◆ TEXTO FORNECIDO:
============
A Taça Partida

A Taça Partida Filme Crítica Poster

45ª Mostra SP LogoSinopse: Em “A Taça Partida”, Rodrigo já teve uma namorada, um filho e uma casa. Mas hoje um homem diferente tomou o seu lugar. Certo dia, ao amanhecer, ele aparece em sua antiga casa na intenção de reconquistar, no decorrer de um único dia, tudo o que perdeu. Mesmo que isso signifique machucar as pessoas que ama. A jornada de teimosia, ego e mágoa de um homem.
Direção: Esteban Cabezas
Título Original: La Taza Rota (2021)
Gênero: Drama
Duração: 1h 13min
País: Chile

A Taça Partida Filme Crítica Imagem

Simulação Abusiva

Abrindo nossa cobertura da Competição Novos Diretores da 45ª Mostra SP, o drama chileno “A Taça Partida” nos apresenta um cineasta, Esteban Cabezas, articulando as relações de causa e consequência de uma masculinidade tóxica perpetuada através das gerações que, principalmente em território latino-americano, reproduz toda sorte de misoginia em uma escala passivo-agressiva. Uma situação levada como fato corriqueiro de extrema gravidade – sendo assim a obra do diretor formatada: pela linha da observação.
============
◆ DADOS FORNECIDOS:
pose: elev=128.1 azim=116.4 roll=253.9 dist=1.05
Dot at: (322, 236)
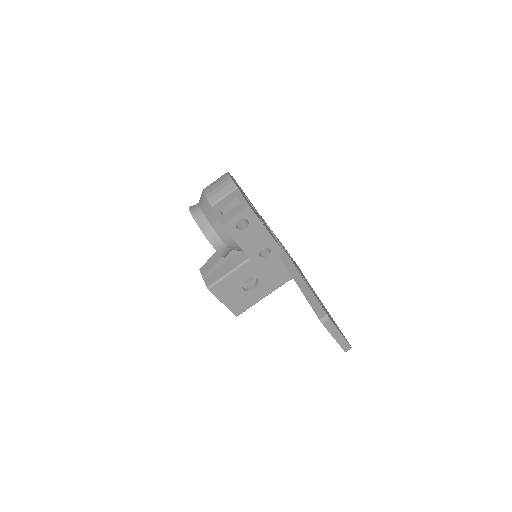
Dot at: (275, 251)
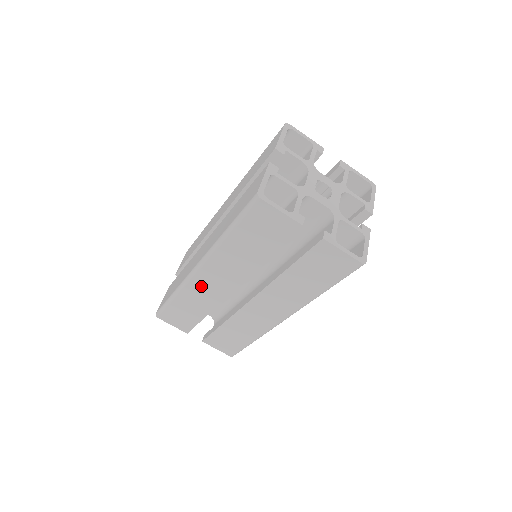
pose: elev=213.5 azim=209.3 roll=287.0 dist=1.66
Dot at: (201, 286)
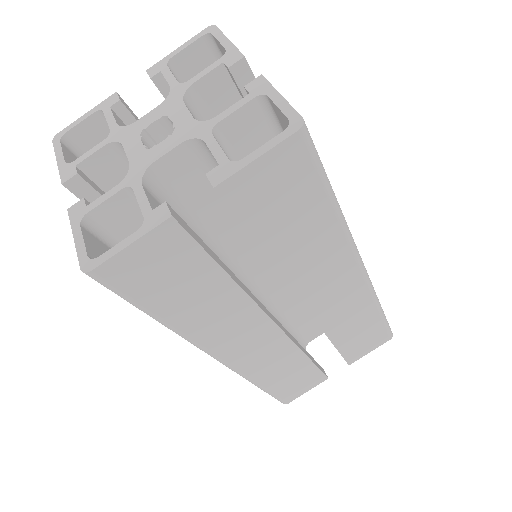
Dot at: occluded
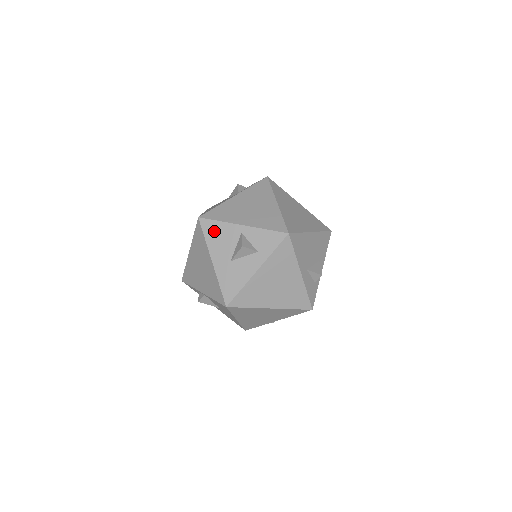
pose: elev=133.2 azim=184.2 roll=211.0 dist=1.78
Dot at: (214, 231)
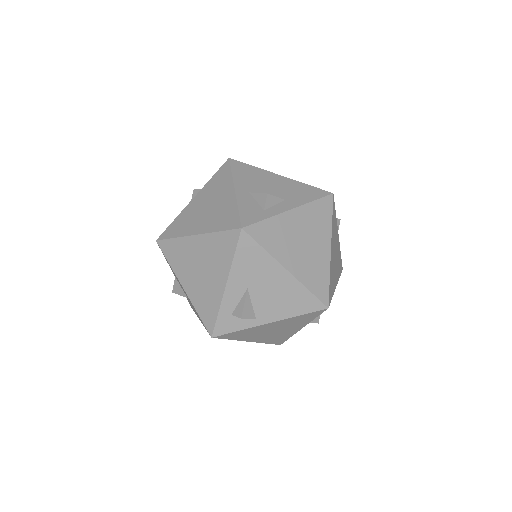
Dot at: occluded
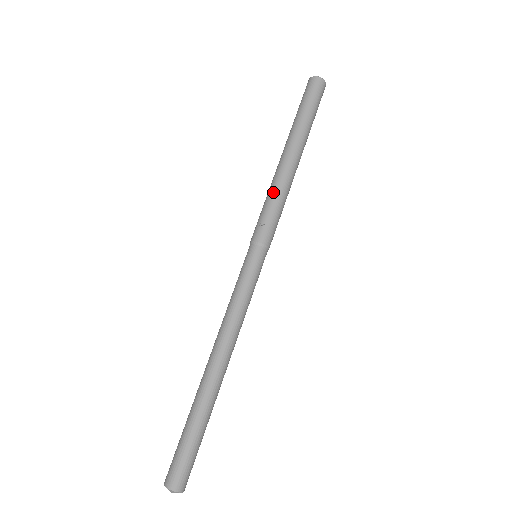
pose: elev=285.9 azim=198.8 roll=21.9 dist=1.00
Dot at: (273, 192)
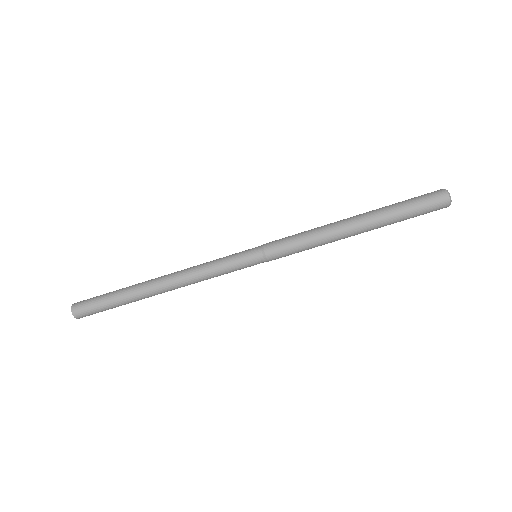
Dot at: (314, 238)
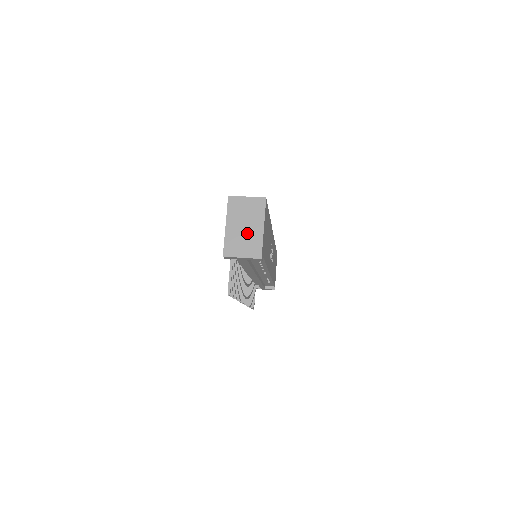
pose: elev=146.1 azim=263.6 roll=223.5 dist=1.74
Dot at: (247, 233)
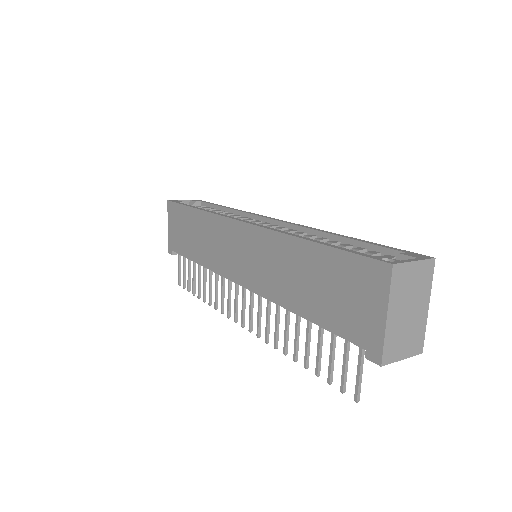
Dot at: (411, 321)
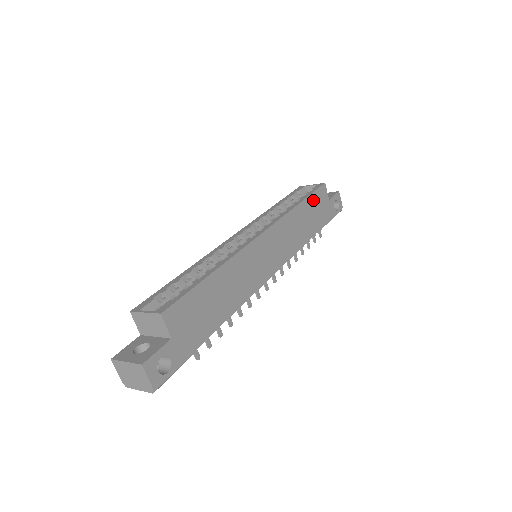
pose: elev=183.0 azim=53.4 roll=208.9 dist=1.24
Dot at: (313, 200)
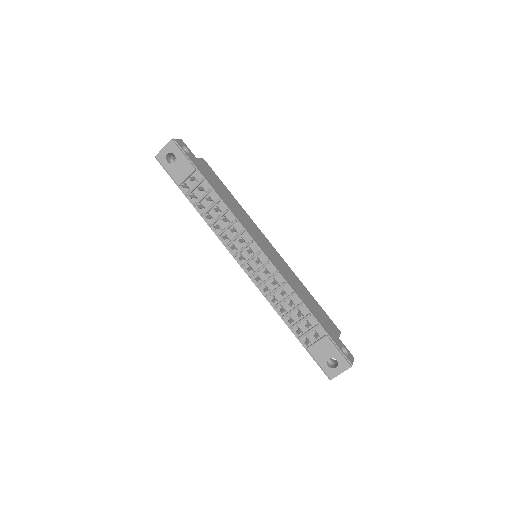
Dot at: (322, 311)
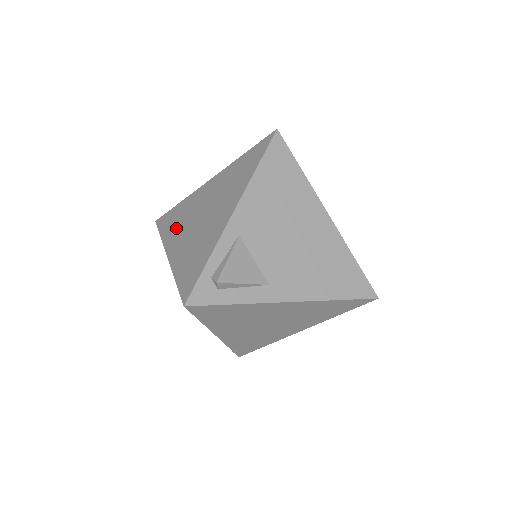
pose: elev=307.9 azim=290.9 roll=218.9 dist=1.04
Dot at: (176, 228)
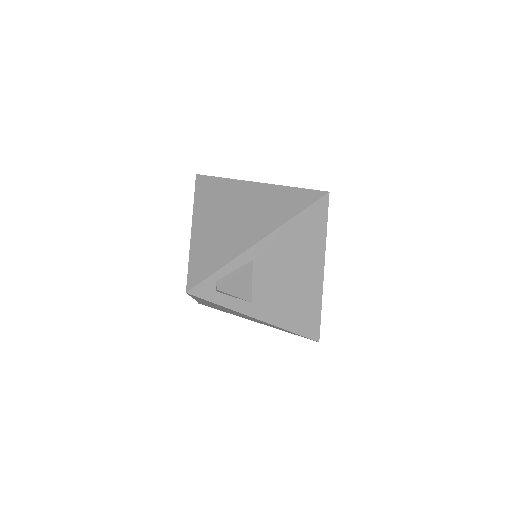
============
◆ SOLICITAÇÃO:
Responda com base na crítica do filme:
1. Qual é o país de produção do filme?
2. Qual é a duração informada?
3. De qual competição da 45ª Mostra SP a crítica abre a cobertura?
Os dados provêm de uma fonte distinta da crítica.

◆ RESPOSTA:
1. Chile.
2. 1h 13min.
3. Competição Novos Diretores.